Wednesday, August 30, 2006

Wikis as learning tools

In yesterday's Online Learning News and Reviews newsletter, (unfortunately not posted to the internet yet) Chris McGrath, co-creator of ThoughtFarmer provides some interesting insights into how business can establish wikis as a collaborative learning tool. His company provides assistance in establishing wiki-inspired enterprise collaboration platforms. He offers the following nuggets on getting a wiki started and generating participation.
  1. Getting Started
    • Choose a wiki platform that IT will approve. "Will your IT department allow company data to be stored off-site? Can you use open-source software?" The IT department of one of McGrath's clients, for example, required Windows-based software that could be installed inside the corporate firewall.
    • Choose a wiki platform that suits the technical aptitude of your users. "Many wikis use 'wiki mark-up,' a kind of language that allows users to add formatting and links to their pages. Technical users love it, but business users often find it intimidating."
    • What's the relationship between your wiki and your intranet? "If your wiki 'is' your intranet, you'll want it to support a broad range of features -- like a home page, news, and an employee directory."

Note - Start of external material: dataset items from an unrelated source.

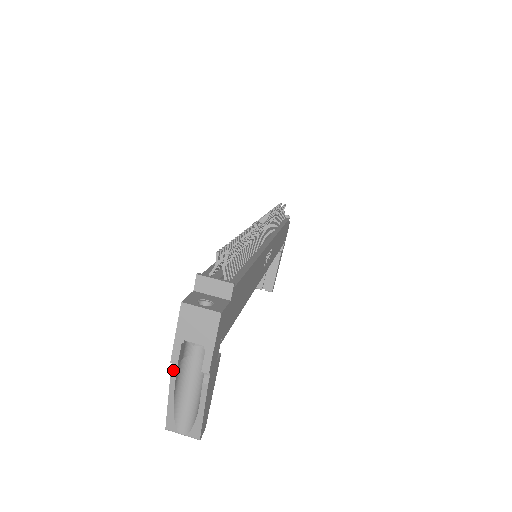
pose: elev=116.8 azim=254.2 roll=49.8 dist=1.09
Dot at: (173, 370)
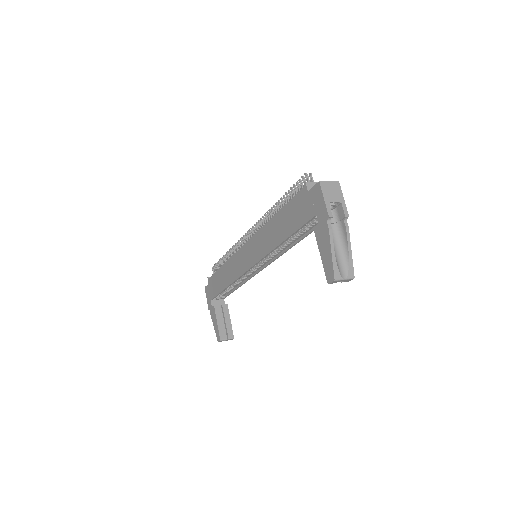
Dot at: (329, 226)
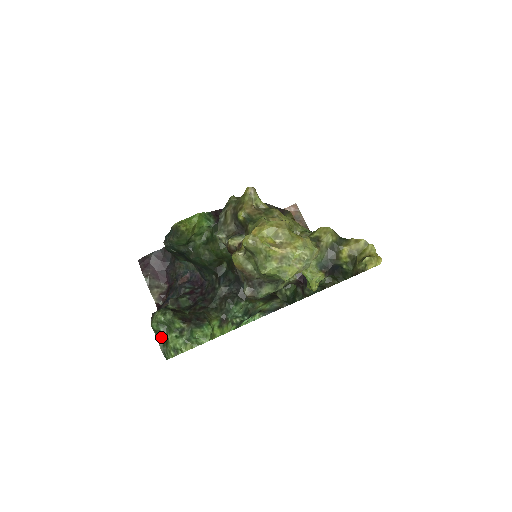
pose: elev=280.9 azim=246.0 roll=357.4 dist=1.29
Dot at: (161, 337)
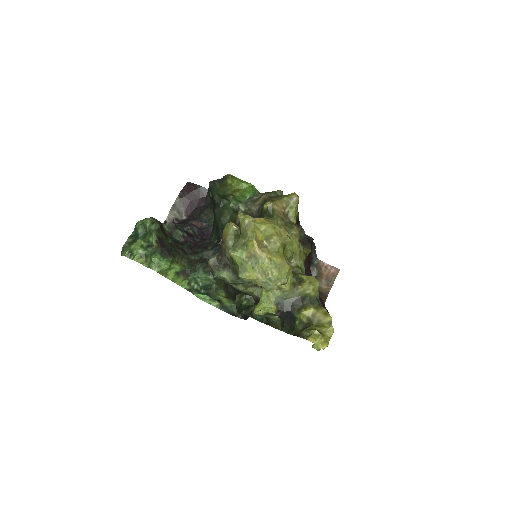
Dot at: (134, 236)
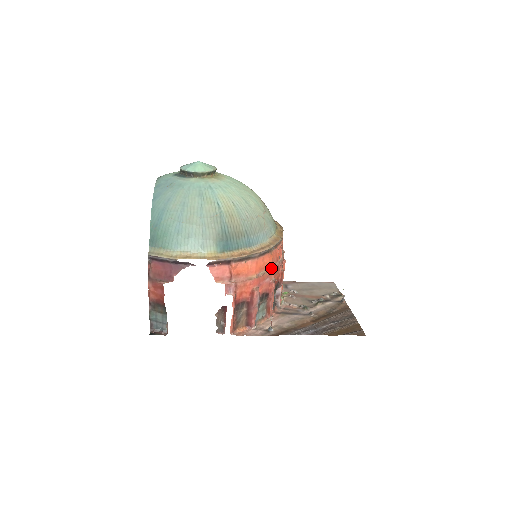
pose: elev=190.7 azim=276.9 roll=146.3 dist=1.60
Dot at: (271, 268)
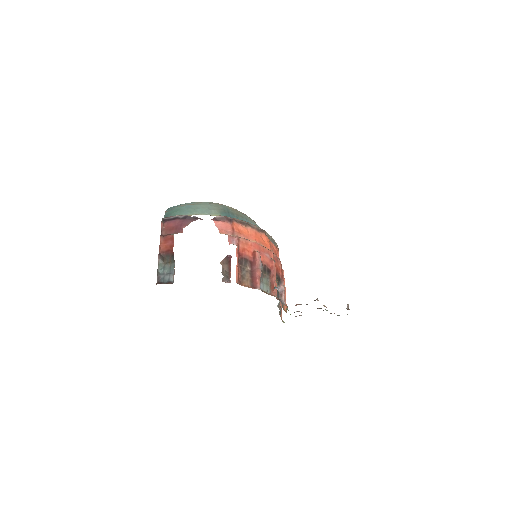
Dot at: (270, 250)
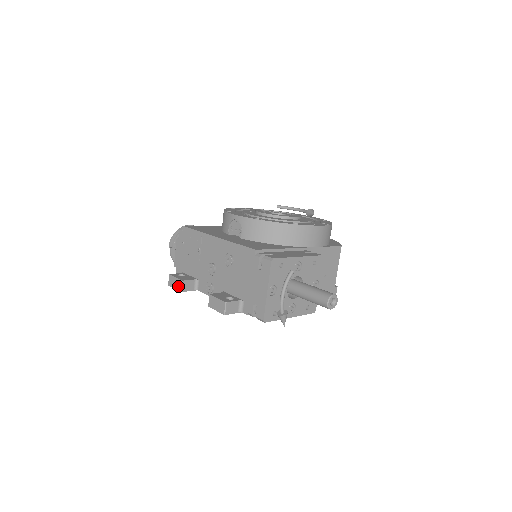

  2. Generating Participation
    • Establish an information framework. "A wiki starts as a blank slate. To get it going, you'll need to create a logical information hierarchy and seed it with information."
    • Get senior people to take the lead. "If members of the senior management team use the wiki, others will quickly follow."
    • Signal users when pages change. "Provide an alert mechanism that signals users when certain pages change. This keeps the discussion going when a wiki page gets interesting."
For companies like the one I work for this could be a new source of revenue for two reasons: 1) the software used for establishing wikis is new and most IT departments are two swamped with the day in and day out problems related to company networks to learn how to set up and maintain a wiki. We could contract to provide this service similar to how we provide assistance establishing an LMS. 2) Wikis are generally populated with procedures and best practices that are inevitably buried in the heads of best practitioners as tribal knowledge. Getting these subject matter experts to put this information down in writing is often difficult for a variety of reasons, just as we develop elearning courses based on subject matter interviews and written documentation, so too could we provide initial assistanc in populating the wiki.

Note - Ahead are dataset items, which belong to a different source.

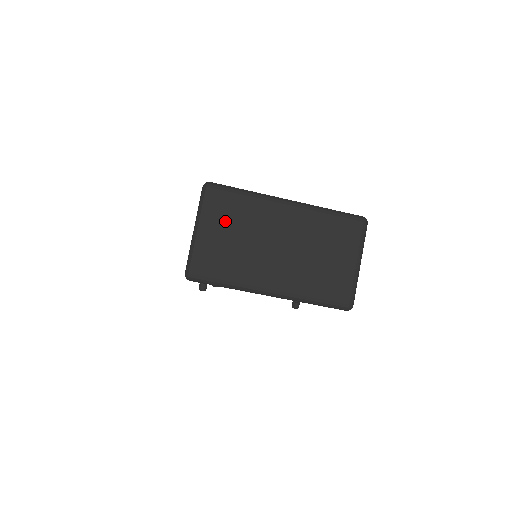
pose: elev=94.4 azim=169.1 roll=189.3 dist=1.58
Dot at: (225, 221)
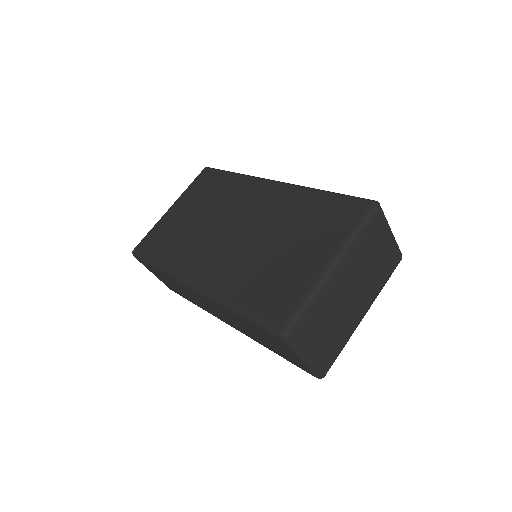
Dot at: (314, 333)
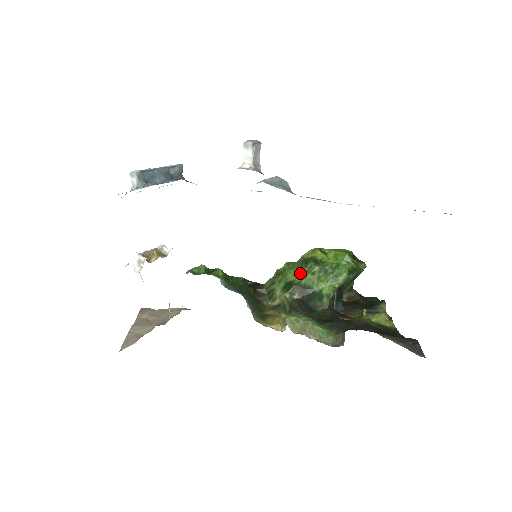
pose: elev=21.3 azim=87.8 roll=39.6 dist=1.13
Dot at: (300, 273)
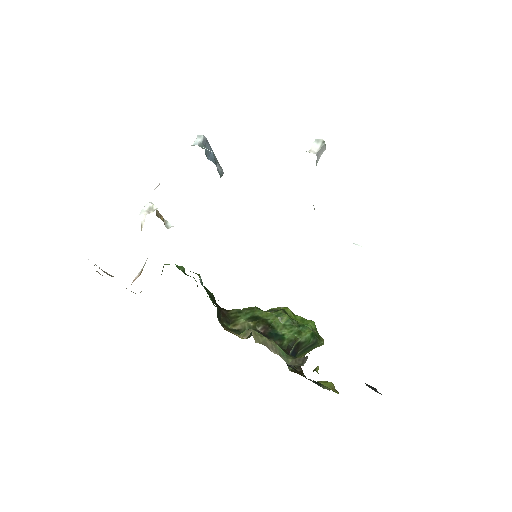
Dot at: (269, 314)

Just a thought for the day.

Tuesday, August 29, 2006

Exercising the brain

Dr. Ellen Weber writes at Brain Based Business:
Did you know your brain needs regular workouts if you are to create ... say ... the top computer design for your firm? Your brain has three main parts to be challenged on a daily basis: the cerebrum, the brain stem, and the cerebellum.
She then provides an exercise regime for each of the three elements. I'm not sure how "scientific" her recommendations are, or whether she offered them with tongue firmly implanted in cheek, but it is certainly an interesting concept.

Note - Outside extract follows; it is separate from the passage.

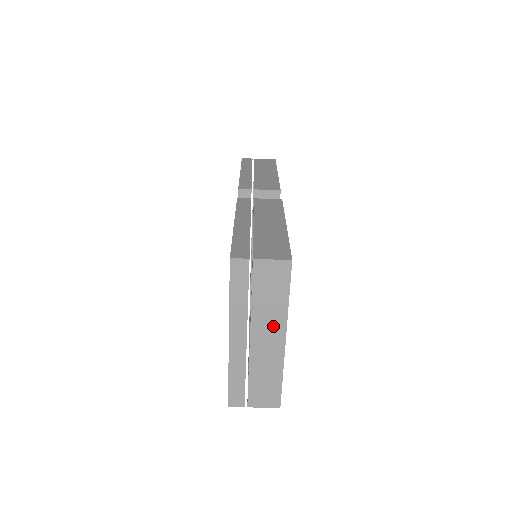
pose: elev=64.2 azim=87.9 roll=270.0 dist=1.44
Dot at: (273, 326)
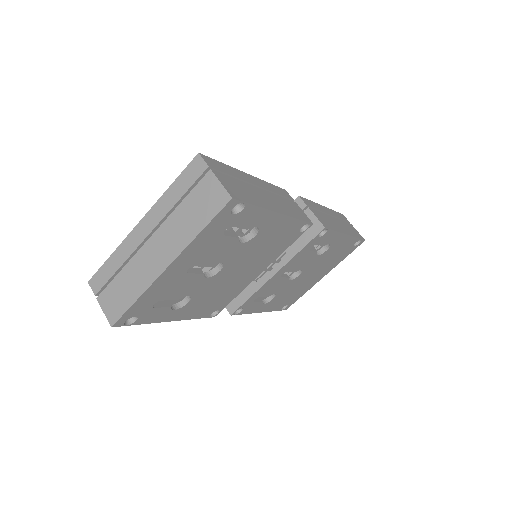
Dot at: (172, 244)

How to Resolve Broken Things

So Brent Schlenker posted twice at his blog Corporate eLearning Development about this video of a presentation by Seth Godin at the Gel 2006 conference. Seth discusses--with rather humorous examples--how, as a society, we accidentally and/or on purpose produce "broken things," things that are not user friendly or are just down right confusing.

Seth's basic premise is that there are a number of reasons we let broken things get into the public hands which he sums up with seven general reasons (which he freely admits he came up with off the top of his head) which are:
  1. Not my job
  2. Selfish jerks
  3. The world changed
  4. I don't know
  5. I'm not a fish
  6. Contradictions
  7. Broken on purpose
It's unfortunate, but I see these broken things appearing in the training world. Going forward I will look at each one of these in detail, and I think the number one reason it is broken is Seth's third point: The World Changed.

There has been a great deal of discussion over the value of formal learning and informal learning. In the weekly podcast of the Yi-Tan Community Call titled Informal Learners Everywhere, Jay Cross defined formal learning as a bus ride that has a structured course while informal learning is like riding a bicycle where you control the course you take. (Forgive the puns.)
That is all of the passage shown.